EXERCISE OBJECTIVE
Reproduce the listing from the line containing "Reading field. Instrument: ammeter, as" through its end, replacing "Quantity" with "Measured quantity" and leaving everything else untouched.
+ + + +
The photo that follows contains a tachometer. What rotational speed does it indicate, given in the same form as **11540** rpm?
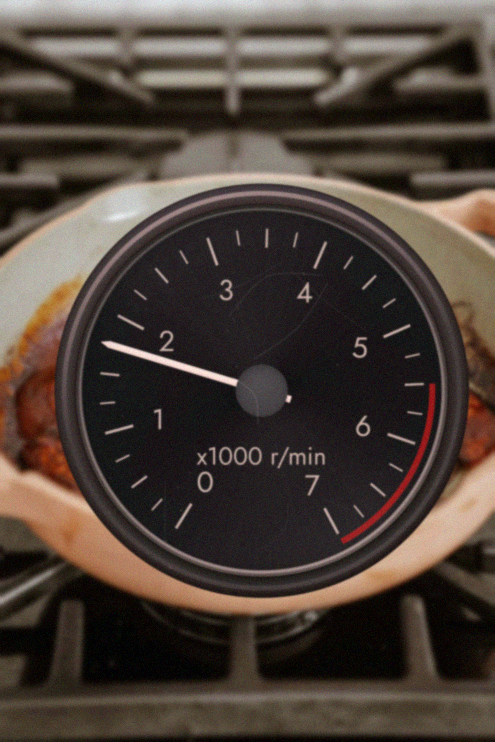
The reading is **1750** rpm
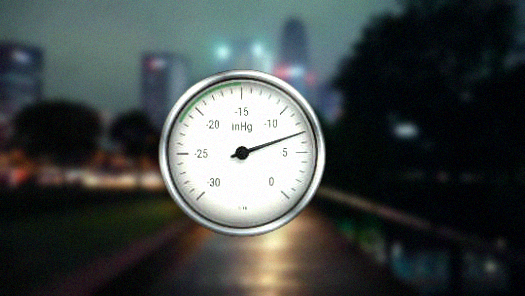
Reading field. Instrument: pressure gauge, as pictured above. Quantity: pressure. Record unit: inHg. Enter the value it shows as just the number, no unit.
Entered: -7
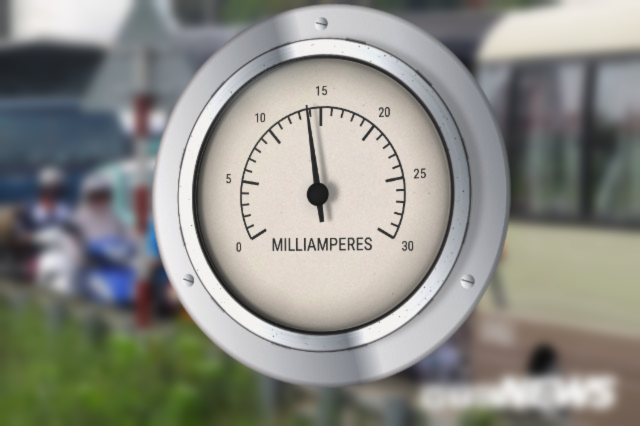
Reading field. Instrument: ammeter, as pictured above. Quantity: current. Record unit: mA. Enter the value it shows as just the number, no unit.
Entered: 14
+ + + +
ANSWER
Reading field. Instrument: ammeter, as pictured above. Measured quantity: current. Record unit: mA. Enter the value it shows as just the number, no unit.
Entered: 14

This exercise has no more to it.